In the current past with the boost of tools like Tableau, QlikView or PowerBI, I see a lot of questions about Talend ETL on StackExchange and how to use it to map to dimensions and fact tables. Is that really feasible?
Difference in layers
First of all, if you have worked with Tableau, PowerBI or QlikView before, chances are good you are used to this very straightforward approach:
- Get access to data
- Load data
- Connect data in visual designer on-the-fly
- Use this to present the data (in charts, reports, etc.)
Meaning, you process the data as you go along.
This is simply not possible in Talend (Data Integration, Community Edition, and so on) and not the focus of the tool. Talend provides very strong and flexible components to extract, transform and load (say: ETL) data into other databases, tables or files.
But this always means that when working with Talend you will materialize data. Meaning: With the Self-Service tools mentioned above you will always dive directly into the data. But when using Talend (or Pentaho Kettle, Microsoft SSIS etc.), you always have to store the data first and then use a presentation tool “above” this data (for charts, reports, etc.).

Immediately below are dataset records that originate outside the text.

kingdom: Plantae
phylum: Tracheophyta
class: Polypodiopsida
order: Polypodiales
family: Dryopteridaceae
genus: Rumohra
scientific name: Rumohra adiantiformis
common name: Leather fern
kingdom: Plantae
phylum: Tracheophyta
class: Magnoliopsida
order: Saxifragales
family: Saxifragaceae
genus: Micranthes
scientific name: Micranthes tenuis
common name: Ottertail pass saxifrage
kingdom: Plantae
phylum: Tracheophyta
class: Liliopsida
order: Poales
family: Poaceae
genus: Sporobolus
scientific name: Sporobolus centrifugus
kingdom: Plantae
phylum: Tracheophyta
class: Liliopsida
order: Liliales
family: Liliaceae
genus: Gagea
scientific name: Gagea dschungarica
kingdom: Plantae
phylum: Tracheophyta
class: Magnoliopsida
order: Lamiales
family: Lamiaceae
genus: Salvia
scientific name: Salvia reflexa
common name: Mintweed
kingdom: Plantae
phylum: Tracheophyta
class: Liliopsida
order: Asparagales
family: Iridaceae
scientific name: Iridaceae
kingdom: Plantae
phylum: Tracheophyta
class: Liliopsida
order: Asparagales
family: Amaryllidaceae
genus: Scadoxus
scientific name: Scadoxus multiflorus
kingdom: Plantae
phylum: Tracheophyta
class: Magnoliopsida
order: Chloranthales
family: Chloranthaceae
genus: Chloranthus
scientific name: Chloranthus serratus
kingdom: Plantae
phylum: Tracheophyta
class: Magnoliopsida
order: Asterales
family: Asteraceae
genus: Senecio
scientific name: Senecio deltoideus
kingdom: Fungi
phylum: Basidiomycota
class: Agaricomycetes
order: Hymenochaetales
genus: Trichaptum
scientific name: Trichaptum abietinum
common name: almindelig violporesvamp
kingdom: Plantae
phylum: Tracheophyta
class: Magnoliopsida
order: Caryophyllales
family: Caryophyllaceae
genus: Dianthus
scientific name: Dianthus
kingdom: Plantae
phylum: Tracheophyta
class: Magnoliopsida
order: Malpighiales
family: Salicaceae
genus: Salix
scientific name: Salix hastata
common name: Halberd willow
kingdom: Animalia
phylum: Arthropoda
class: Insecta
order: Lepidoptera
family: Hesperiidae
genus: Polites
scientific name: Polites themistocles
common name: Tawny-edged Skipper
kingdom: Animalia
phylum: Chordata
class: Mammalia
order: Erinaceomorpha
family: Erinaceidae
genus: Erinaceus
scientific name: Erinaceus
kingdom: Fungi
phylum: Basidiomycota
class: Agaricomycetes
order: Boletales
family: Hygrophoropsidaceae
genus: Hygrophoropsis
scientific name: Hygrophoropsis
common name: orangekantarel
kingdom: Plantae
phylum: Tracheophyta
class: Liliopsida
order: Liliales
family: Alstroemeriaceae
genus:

This is not a part of Talend ETL. It is not even the idea behind it. Talend is very strong for data preparation and integration.
If you use Talend trying to achieve the same results like Tableau etc., this won’t be possible.
There is a new product on the market called Talend Data Preparation, which can handle data transformation on the fly. This might be closer to the use case to be able to inspect data on-the-fly than the more traditional way involving some kind of storage with Talend ETL. This might be a lot more like the other presentation layer software solutions on the market.
But to “view” a star schema with Talend, that is not possible. Creating all the tables (fact tables, dimension tables) for it is exactly what this tool is about, though.
I am not involved in any way with Talend, just an ordinary user.